I have been on the lookout for some shelves to go above my dressing table, and finally found something suitable on Amazon from a seller on the Marketplace. They do two versions; both the same height and the same number of shelves, but differing widths. On the photographs, at least on cursory inspection, they looked to be the same so I made the assumption that they would be the same apart from width.
These were ordered at a cost of £87.90 (£75 + £12.90 delivery) for the pair, which I thought was a little steep although they had very good reviews on Amazon.
The shelves arrived sometime in the following week. They turned out to be sturdily made, consisting of 2cm thick shelves and end boards, with the back made from 1cm tongue-and-groove planks. Although sturdy, they felt a little hastily thrown together and slightly wonky (Note: as in, not straight. They weren’t wobbly or anything), but that could well be a Shabby Chic thing I guess. They were painted in a uniform cream eggshell colour, as advertised. For some reason that I can’t quite fathom now, I decided that the supplied colour was not suitable and that they should be white, and so ordered some white chalk-based Shabby Chic paint by Rust Oleum.
Ready to paint
A few weeks later, when the weather was nice and I fancied tackling the painting, I wondered how best to paint the shelves and looked around the garden for inspiration. Sat in a corner, quietly rusting away, were the steps for a rigid-framed above-ground pool that I had once owned (and which gone to the tip many years ago). They’d been squashed flat, but were good enough for what I wanted. With the addition of two opened-out wire coat hangers I was able to hang the shelving units by their mounting holes using the steps as a frame.
It was whilst painting them that I realised they were not the same. On the wider shelf unit, the bottom shelf was flush with the bottom of the back board, whilst on the narrower unit, it was not and there was some back board below the bottom shelf. This was rather annoying and, of course, since I was in the middle of painting them they could now no longer be returned. However I figured that, given I was going for a Shabby Chic style, this probably didn’t really matter.
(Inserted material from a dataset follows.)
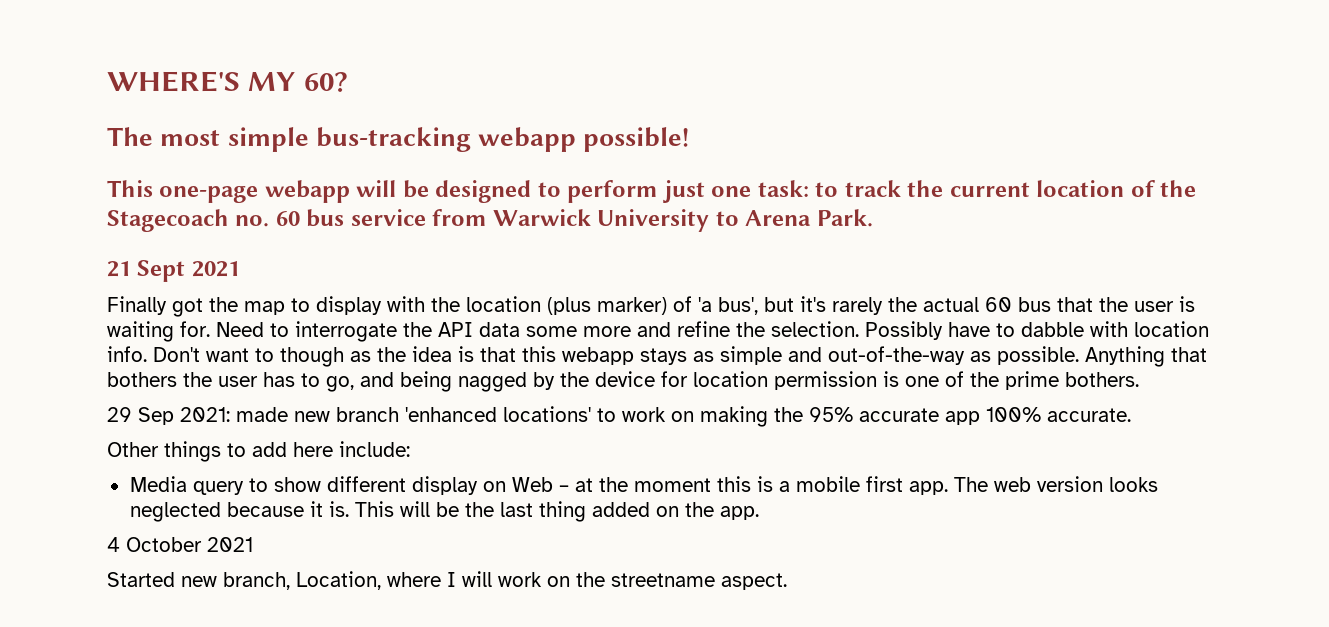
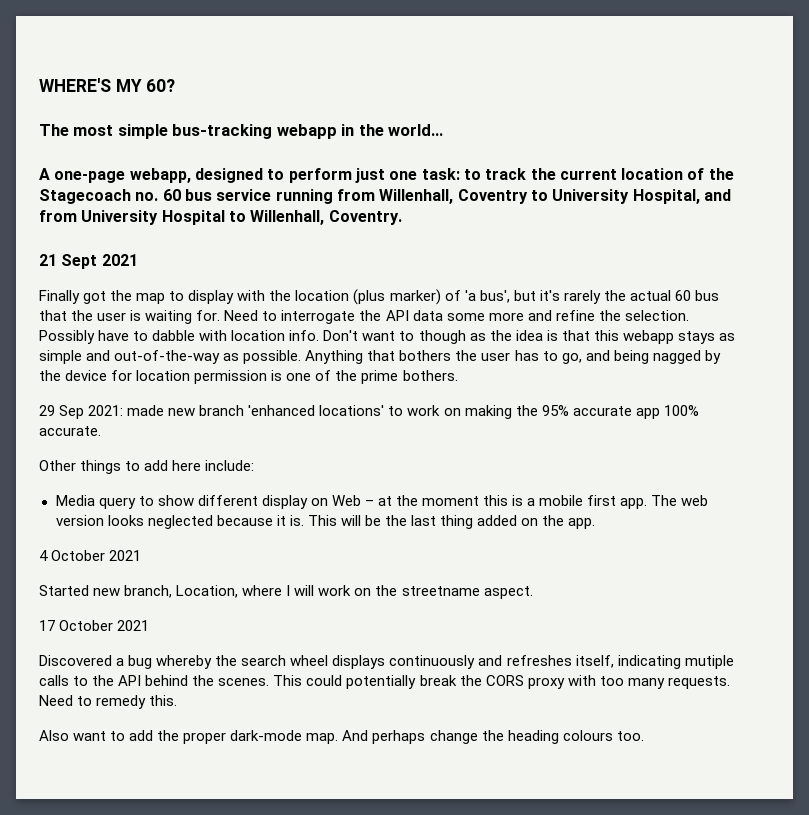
[583,127,690,152] [107,180,429,203] possible! // This one-page webapp will be -> [341,124,444,136] [39,168,191,183] in the world... // A one-page webapp,
[432,209,873,232] from Warwick University to Arena Park. -> [275,189,731,204] [39,210,402,225] running from Willenhall, Coventry to University Hospital, and from University Hospital to Willenhall, Coventry.
(787, 581) none -> [39,620,150,631] [39,655,734,669] [39,675,730,689] [39,695,178,709] [39,730,644,744] // 17 October 2021 // Discovered a bug whereby the search wheel displays continuously and refreshes itself, indicating mutiple calls to the API behind the scenes. This could potentially break the CORS proxy with too many requests. Need to remedy this. // Also want to add the proper dark-mode map. And perhaps change the heading colours too.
In fairness to the seller, when I went back and looked on the photos on Amazon it was very obvious that they were not the same and also the seller didn’t even claim that they were. It was just a bad assumption on my part. With hindsight, I should have contacted the seller and asked for a price of a matching pair; one wide and one narrow.
Sanding the chair
Also that day I sanded down one of the chairs using an orbital sander. Strictly speaking, this isn’t actually necessary when using chalk-based paint as it doesn’t require preparation or undercoat, but I did it anyway. It came up pretty well. I then painted it with the same chalk-based paint as I had plenty left over from the shelves.
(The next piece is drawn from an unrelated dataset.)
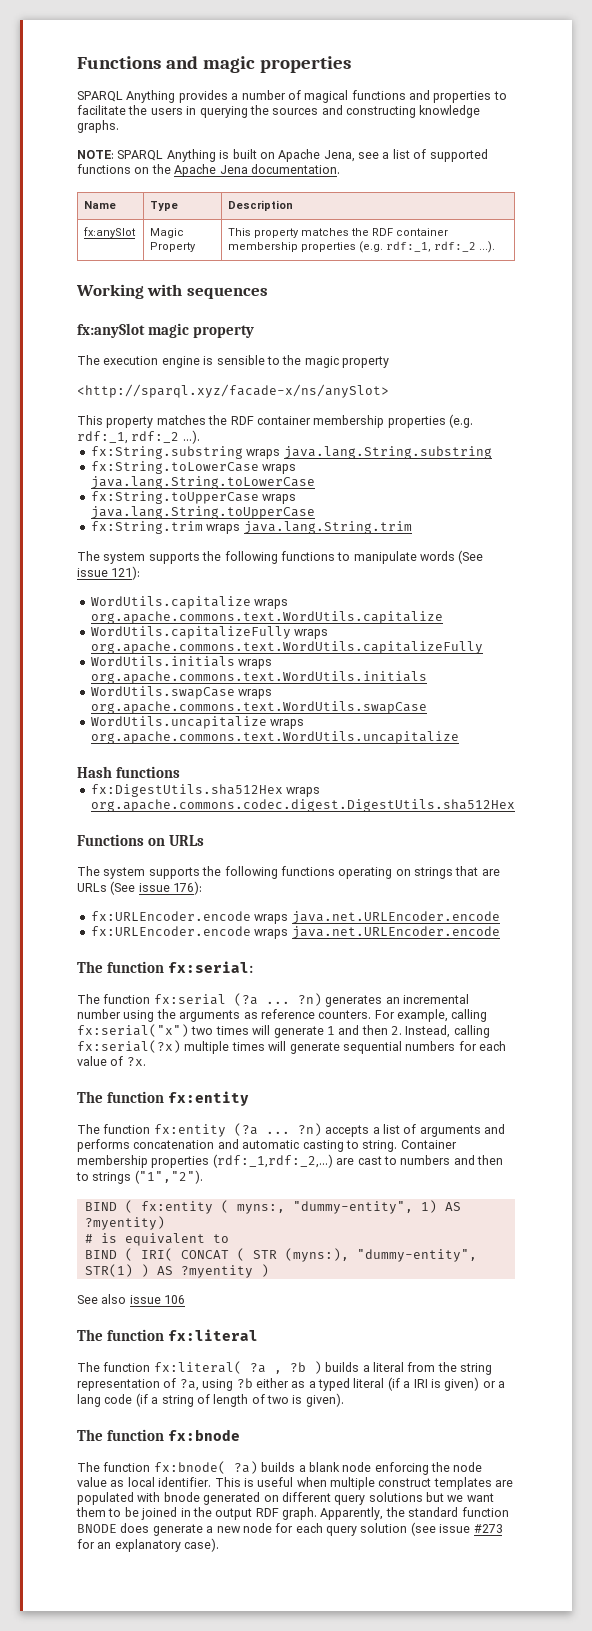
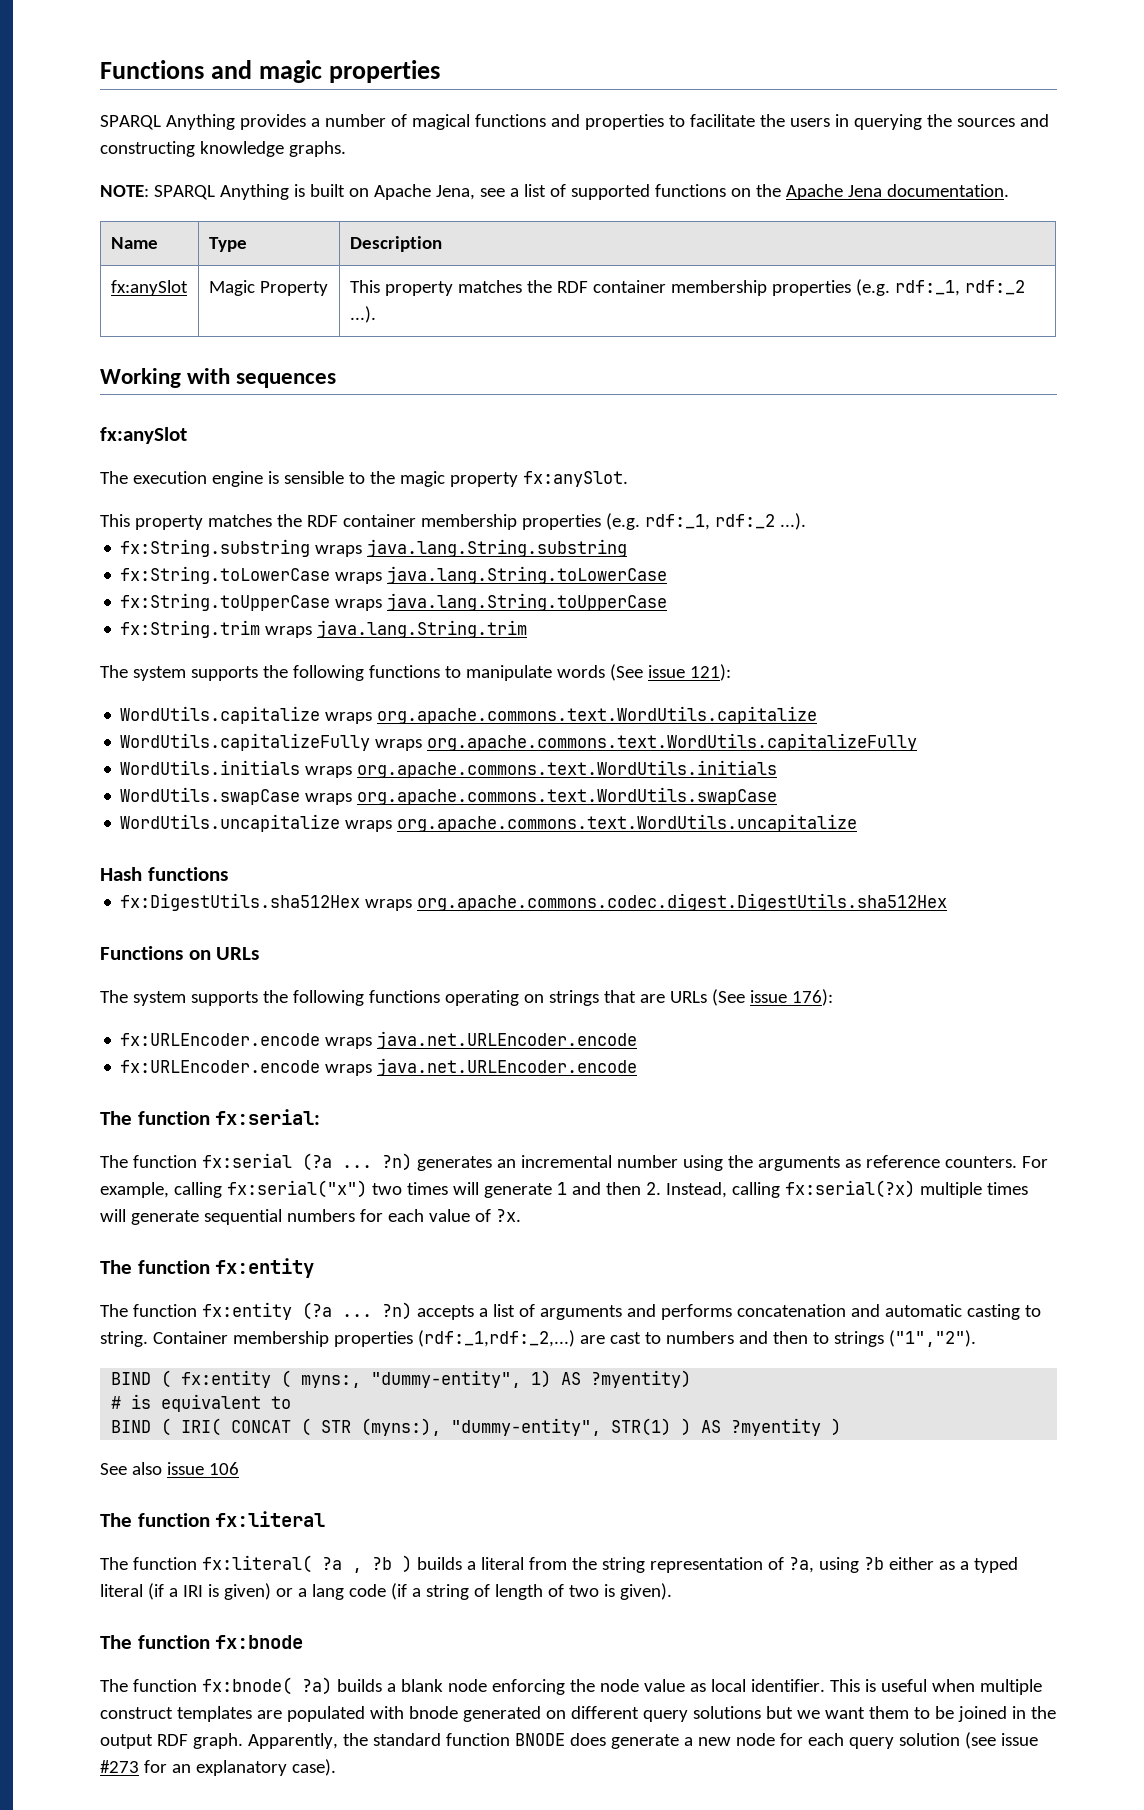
[147,323,254,338] magic property -> (187, 435) none
[77,384,389,398] // <http://sparql.xyz/facade-x/ns/anySlot> -> [522,471,628,487] fx:anySlot.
The next day, when the shelves were dry, I drilled holes in the wall above the Dressing Table for them, using my laser spirit level (pew pew!) to ensure they were at the same height and also level. When screwed to the wall I considered it a job well done.
Unfortunately, the next day in daylight, I realised I had made a terrible mistake on the colour. Although there is some white in my bedroom (from the wardrobe doors, the skirting board, the door to the en-suite shower, the ceiling, and the door into the room), all my furniture is cream. The white of the shelving units clashed quite horribly with the Dressing Table and the other furniture. And, worse, with hindsight the colour the shelves had originally been supplied in might well have sufficed. *sighs*
So back onto Amazon, and I ordered ‘Clotted Cream’ chalk-based paint by Rust Oleum, and also some Rust Oleum clear furniture finishing wax.
When those arrived, I took the shelving units down and sanded them and also the chair, and repainted with the cream paint. Then the next day, gave them a light sanding with a fine sand paper to smooth out the paint brush marks a little, and then applied the wax to seal them.
The result is much better, and I’m happy with it. The shelves are now back up on the wall and populated with some of the trinkets and nick-nacks I have bought during my visits to Antiques and Collectors fairs, although there is room for plenty more.
I’ve stayed with the original cover on the seat of the chair for now, but I plan to source some suitable material (possibly from an old pair of curtains) at some time and re-cover the seat.
I also need to find a lamp or wall light too, as that corner is a little dingy and needs some additional lighting.